# Shimano Sora Shifters (the newer one that are not thumb shifters)



## madflava54 (Jul 1, 2012)

Hello,

My wife recently got into road biking with me. She is small and unfortunately, she is having issues with the Sora shifters. Her hands are small and she is having problems having her hands comfortable over the shifters for braking and gear changing. I think this is a safety issue and was wondering if a mechanic would be able to adjust the shifter closer to the bike? I believe in our bike shopping, SRAM shifters are able to be adjusted. I ride with 105s and she felt more comfortable gripping the 105s. However, jumping to 105 components is a huge price jump and would like to explore alternatives before we explore that option.

Secondly, I was wondering if there is a reason why I go down hills quicker than her. I am 5'9 160 and she is 5'1 105 and I got 23mm tires and she has 25mm tires. Is it simply my weight that is helping me in this case? We will be pretty much at same speeds and stop pedaling once going down a hill and I will just slowly lose her without any effort.

Lastly, she test rode a few bikes with 105s and she thinks the Sora shift pretty poorly. I'm guessing we should just take it back and get it readjusted. 

Thanks for reading this much and your help.

P.S. Can anyone recommend a bike that comes with Tiagra? We know Trek bikes have a Tiagra line, but she was not a fan of the Trek Lexa.


----------



## PJ352 (Dec 5, 2007)

According to Shimano's tech docs, there are adjustment blocks available for the new Sora shifters. Once at the link below, check item #14.

http://techdocs.shimano.com/media/t.../ST/EV-ST-3500-3422_v1_m56577569830800256.pdf

Re: the poor shifting, that's almost always due to poor installation/ set up. Even high end groupsets perform poorly if not installed set up correctly. Bring the bike back to your LBS and describe the problem(s) in detail.

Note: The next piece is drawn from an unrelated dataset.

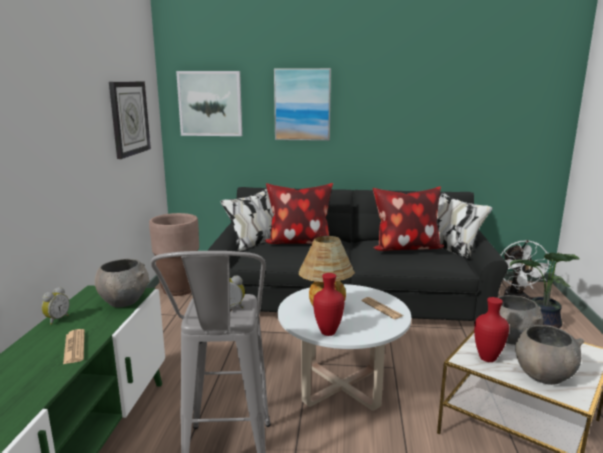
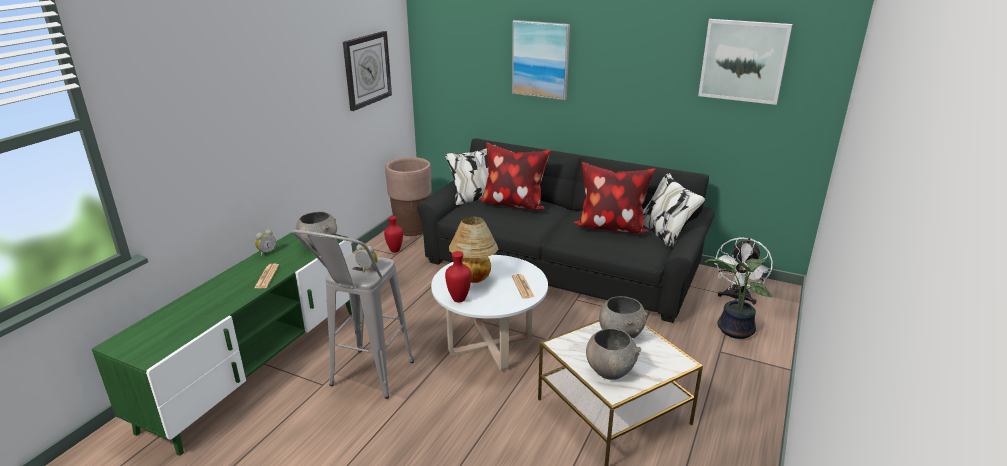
camera: 20 degrees right, 10 degrees up
picture [176,71,242,136] -> picture moved to [698,19,792,105]
red vase [474,297,509,362] -> red vase moved to [384,216,403,253]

If this bike fits your wife and suites her intended uses, I suggest taking these steps to make it right before considering going with a new ride.


----------



## Randy99CL (Mar 27, 2013)

You might want to look into MicroShift short-reach shifters:

http://forums.roadbikereview.com/components-wrenching/microshift-short-reach-shifters-installed-video-demo-inside-306958.html#post4382030

They cost around $120 for the pair and people seem to be really happy with them.
They use a different system than the other shifters with two separate shift levers. You can watch them work in the video.


----------